Dataset entries:
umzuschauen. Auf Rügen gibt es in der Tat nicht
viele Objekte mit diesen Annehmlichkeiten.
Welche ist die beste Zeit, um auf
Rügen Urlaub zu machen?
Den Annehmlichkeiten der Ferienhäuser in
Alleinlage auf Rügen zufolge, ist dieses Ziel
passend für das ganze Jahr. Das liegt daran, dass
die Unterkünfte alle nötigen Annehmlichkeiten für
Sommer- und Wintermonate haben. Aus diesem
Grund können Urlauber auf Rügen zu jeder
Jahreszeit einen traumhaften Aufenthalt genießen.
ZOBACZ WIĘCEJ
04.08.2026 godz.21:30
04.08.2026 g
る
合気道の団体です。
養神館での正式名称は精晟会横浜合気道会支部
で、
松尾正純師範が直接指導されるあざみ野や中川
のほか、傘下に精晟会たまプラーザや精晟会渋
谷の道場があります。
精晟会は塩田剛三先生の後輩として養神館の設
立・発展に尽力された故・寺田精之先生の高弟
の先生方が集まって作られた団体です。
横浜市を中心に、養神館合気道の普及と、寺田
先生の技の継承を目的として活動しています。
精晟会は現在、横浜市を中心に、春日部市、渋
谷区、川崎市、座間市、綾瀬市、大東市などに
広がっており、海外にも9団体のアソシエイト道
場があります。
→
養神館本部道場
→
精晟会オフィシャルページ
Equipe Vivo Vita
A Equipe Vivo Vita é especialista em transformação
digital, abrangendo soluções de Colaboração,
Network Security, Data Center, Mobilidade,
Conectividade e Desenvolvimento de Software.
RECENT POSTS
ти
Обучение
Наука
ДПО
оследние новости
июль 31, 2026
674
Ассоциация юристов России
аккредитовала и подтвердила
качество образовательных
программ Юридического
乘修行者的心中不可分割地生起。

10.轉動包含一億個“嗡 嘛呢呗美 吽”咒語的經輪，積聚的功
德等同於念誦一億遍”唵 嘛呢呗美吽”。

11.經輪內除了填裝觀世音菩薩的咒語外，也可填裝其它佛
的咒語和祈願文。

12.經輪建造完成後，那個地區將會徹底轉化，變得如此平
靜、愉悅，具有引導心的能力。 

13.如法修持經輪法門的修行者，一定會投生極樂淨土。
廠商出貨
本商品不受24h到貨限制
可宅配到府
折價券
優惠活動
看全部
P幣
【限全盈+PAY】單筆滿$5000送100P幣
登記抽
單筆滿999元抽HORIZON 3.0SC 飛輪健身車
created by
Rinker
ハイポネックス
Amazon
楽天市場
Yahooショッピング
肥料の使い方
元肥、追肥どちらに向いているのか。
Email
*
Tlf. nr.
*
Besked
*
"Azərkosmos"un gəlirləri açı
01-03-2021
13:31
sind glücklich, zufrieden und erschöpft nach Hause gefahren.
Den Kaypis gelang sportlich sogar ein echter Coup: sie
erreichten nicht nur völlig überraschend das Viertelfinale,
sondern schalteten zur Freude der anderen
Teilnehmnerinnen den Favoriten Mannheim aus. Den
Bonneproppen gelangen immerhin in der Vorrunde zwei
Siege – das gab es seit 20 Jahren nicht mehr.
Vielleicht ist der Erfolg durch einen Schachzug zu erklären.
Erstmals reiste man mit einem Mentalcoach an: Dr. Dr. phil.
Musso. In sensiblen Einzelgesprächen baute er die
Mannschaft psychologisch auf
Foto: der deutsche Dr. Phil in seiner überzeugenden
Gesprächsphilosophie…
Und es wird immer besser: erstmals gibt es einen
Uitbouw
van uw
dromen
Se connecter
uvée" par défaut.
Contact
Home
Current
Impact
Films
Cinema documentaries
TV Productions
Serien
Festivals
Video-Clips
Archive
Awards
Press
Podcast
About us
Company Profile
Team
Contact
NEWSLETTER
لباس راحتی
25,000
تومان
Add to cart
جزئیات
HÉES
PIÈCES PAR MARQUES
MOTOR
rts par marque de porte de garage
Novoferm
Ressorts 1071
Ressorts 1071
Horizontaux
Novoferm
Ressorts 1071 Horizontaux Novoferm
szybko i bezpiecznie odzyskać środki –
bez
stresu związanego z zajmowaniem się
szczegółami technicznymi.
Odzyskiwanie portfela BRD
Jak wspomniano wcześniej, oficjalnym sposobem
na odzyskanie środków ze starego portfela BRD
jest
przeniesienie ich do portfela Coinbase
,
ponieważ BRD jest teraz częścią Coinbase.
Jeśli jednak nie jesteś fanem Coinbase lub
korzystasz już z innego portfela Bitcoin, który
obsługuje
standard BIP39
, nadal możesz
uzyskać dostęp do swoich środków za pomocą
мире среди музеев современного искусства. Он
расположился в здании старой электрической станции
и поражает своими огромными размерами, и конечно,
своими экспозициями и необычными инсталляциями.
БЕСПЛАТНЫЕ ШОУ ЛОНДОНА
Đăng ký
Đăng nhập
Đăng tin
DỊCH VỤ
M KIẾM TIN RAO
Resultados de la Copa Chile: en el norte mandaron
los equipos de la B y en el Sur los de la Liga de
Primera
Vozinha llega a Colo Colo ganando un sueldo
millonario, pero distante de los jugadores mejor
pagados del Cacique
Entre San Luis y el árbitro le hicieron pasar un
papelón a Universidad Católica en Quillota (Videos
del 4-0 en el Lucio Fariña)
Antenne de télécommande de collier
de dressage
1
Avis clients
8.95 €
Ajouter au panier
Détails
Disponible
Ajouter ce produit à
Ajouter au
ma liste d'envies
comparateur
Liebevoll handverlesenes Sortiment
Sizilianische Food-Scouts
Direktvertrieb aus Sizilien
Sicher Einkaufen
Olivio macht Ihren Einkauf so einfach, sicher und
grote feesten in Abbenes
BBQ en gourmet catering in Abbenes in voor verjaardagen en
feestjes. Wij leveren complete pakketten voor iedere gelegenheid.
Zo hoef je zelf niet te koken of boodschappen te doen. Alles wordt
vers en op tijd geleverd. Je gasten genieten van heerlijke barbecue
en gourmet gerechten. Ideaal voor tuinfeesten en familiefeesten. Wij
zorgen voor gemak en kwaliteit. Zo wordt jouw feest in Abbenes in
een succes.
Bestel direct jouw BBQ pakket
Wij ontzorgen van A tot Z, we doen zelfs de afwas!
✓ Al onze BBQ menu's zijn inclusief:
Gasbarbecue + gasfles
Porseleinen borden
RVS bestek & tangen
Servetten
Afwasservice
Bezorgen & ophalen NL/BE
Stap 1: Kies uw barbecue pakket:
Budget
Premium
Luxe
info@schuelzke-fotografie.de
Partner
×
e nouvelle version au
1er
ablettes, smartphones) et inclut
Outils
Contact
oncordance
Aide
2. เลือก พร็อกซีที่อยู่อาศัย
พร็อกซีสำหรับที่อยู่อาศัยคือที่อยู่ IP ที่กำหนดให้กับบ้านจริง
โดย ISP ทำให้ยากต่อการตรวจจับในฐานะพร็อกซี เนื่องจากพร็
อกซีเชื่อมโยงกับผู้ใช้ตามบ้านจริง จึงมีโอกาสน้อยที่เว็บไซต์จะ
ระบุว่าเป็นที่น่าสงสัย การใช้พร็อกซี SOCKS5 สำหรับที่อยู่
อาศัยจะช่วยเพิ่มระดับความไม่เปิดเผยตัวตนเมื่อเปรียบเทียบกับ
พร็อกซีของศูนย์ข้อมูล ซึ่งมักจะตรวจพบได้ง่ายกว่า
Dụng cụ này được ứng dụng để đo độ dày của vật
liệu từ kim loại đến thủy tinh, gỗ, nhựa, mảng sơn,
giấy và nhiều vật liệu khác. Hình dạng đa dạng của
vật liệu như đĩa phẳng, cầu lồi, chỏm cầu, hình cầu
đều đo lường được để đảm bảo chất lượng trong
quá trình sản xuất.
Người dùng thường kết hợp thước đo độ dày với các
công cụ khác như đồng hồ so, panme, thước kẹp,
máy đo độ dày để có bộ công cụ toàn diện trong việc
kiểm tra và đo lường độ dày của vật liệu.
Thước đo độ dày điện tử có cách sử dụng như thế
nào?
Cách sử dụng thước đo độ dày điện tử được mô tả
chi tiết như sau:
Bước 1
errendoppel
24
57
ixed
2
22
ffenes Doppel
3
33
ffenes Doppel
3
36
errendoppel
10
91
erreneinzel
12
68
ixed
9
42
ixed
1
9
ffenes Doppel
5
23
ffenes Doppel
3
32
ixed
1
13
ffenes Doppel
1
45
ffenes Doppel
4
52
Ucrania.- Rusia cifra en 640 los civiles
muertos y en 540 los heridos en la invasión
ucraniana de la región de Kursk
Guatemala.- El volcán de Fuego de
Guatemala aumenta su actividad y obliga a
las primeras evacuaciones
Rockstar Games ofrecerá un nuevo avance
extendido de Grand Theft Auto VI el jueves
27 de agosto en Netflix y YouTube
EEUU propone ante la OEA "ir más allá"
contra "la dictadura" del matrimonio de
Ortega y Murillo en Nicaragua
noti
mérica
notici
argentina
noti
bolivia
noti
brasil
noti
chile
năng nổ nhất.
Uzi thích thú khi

▶ **Goal of the exercise**:
Starting at the line that has "11.經輪內除了填裝觀世音菩薩的咒語外，也可填裝其它佛" and stopping after the line that has "靜、愉悅，具有引導心的能力。", write those lines out again with "經輪" swapped for "轉經輪". Leave everything else unchanged.

▶ **Exercise answer**:
11.轉經輪內除了填裝觀世音菩薩的咒語外，也可填裝其它佛
的咒語和祈願文。

12.轉經輪建造完成後，那個地區將會徹底轉化，變得如此平
靜、愉悅，具有引導心的能力。 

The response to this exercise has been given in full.